수행할 작업:
아래 레코드의 모든 줄에서 "dist"를 "distance"(으)로 갱신하여 다시 제시하십시오. 그 밖의 내용은 그대로 유지하십시오.

입력 레코드:

'''

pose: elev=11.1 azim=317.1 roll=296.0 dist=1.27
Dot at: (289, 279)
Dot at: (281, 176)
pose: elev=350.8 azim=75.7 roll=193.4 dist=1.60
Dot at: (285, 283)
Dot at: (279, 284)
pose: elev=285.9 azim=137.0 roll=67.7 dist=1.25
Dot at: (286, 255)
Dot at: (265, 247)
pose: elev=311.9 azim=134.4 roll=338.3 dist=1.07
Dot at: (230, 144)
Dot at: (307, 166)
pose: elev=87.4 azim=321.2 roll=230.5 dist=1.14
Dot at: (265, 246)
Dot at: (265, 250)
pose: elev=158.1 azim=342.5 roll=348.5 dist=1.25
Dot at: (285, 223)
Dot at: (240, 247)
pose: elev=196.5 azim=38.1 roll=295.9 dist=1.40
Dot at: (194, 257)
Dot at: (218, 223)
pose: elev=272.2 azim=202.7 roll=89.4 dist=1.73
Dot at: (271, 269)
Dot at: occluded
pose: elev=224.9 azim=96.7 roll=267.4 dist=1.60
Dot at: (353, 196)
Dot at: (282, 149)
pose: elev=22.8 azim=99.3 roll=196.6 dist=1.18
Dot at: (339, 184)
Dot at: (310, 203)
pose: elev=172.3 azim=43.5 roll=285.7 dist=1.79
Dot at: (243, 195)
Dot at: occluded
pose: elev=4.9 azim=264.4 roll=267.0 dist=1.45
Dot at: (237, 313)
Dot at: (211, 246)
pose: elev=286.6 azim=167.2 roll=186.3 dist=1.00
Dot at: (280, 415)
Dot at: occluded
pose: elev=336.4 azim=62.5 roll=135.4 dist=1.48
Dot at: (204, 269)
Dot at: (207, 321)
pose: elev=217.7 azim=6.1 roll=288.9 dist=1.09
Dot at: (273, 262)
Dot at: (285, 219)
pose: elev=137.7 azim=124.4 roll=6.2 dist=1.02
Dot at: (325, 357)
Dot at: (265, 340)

'''

서면 답변:
pose: elev=11.1 azim=317.1 roll=296.0 distance=1.27
Dot at: (289, 279)
Dot at: (281, 176)
pose: elev=350.8 azim=75.7 roll=193.4 distance=1.60
Dot at: (285, 283)
Dot at: (279, 284)
pose: elev=285.9 azim=137.0 roll=67.7 distance=1.25
Dot at: (286, 255)
Dot at: (265, 247)
pose: elev=311.9 azim=134.4 roll=338.3 distance=1.07
Dot at: (230, 144)
Dot at: (307, 166)
pose: elev=87.4 azim=321.2 roll=230.5 distance=1.14
Dot at: (265, 246)
Dot at: (265, 250)
pose: elev=158.1 azim=342.5 roll=348.5 distance=1.25
Dot at: (285, 223)
Dot at: (240, 247)
pose: elev=196.5 azim=38.1 roll=295.9 distance=1.40
Dot at: (194, 257)
Dot at: (218, 223)
pose: elev=272.2 azim=202.7 roll=89.4 distance=1.73
Dot at: (271, 269)
Dot at: occluded
pose: elev=224.9 azim=96.7 roll=267.4 distance=1.60
Dot at: (353, 196)
Dot at: (282, 149)
pose: elev=22.8 azim=99.3 roll=196.6 distance=1.18
Dot at: (339, 184)
Dot at: (310, 203)
pose: elev=172.3 azim=43.5 roll=285.7 distance=1.79
Dot at: (243, 195)
Dot at: occluded
pose: elev=4.9 azim=264.4 roll=267.0 distance=1.45
Dot at: (237, 313)
Dot at: (211, 246)
pose: elev=286.6 azim=167.2 roll=186.3 distance=1.00
Dot at: (280, 415)
Dot at: occluded
pose: elev=336.4 azim=62.5 roll=135.4 distance=1.48
Dot at: (204, 269)
Dot at: (207, 321)
pose: elev=217.7 azim=6.1 roll=288.9 distance=1.09
Dot at: (273, 262)
Dot at: (285, 219)
pose: elev=137.7 azim=124.4 roll=6.2 distance=1.02
Dot at: (325, 357)
Dot at: (265, 340)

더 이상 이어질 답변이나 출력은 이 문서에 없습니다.